» **WORK TO COMPLETE**
The copy you produce must hold every record exactly, and none of the images.

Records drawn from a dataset

◇ ◇ ◇

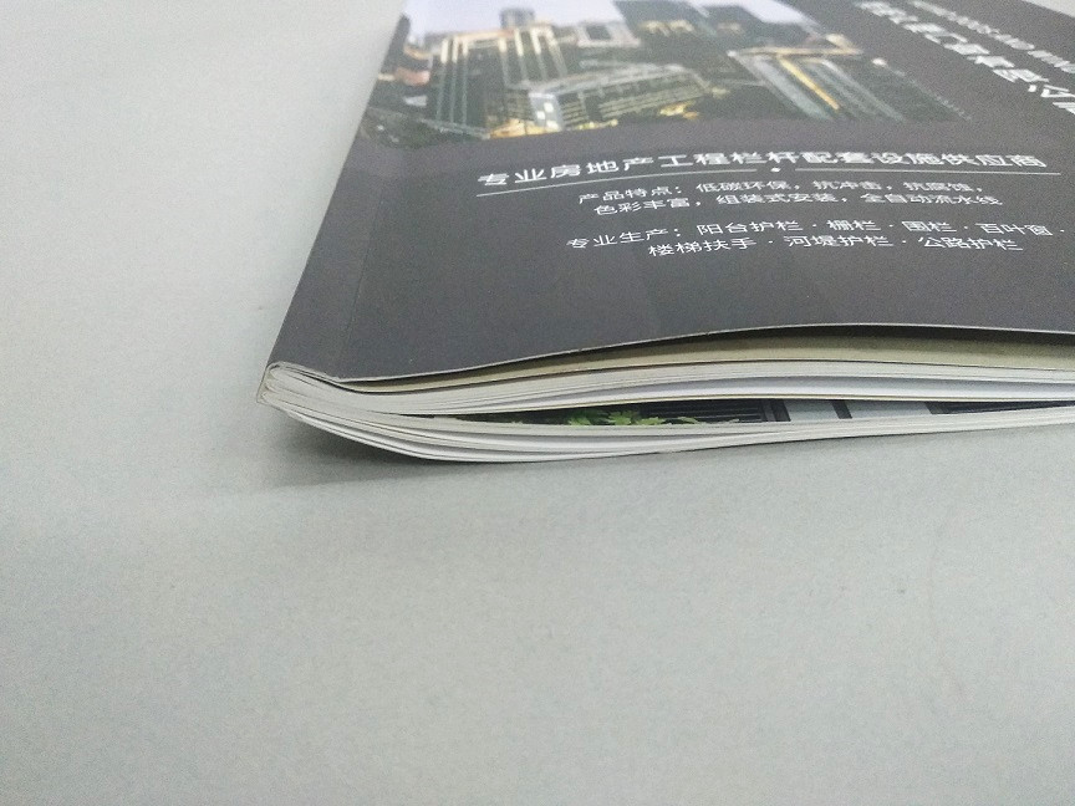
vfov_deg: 53.1
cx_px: 538
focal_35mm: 26
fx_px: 807
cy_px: 403
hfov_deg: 67.3
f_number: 2.2
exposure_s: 1/25
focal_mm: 3.81
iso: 1600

◇ ◇ ◇

» **ANSWER FOR THE TASK**
vfov_deg: 53.1
cx_px: 538
focal_35mm: 26
fx_px: 807
cy_px: 403
hfov_deg: 67.3
f_number: 2.2
exposure_s: 1/25
focal_mm: 3.81
iso: 1600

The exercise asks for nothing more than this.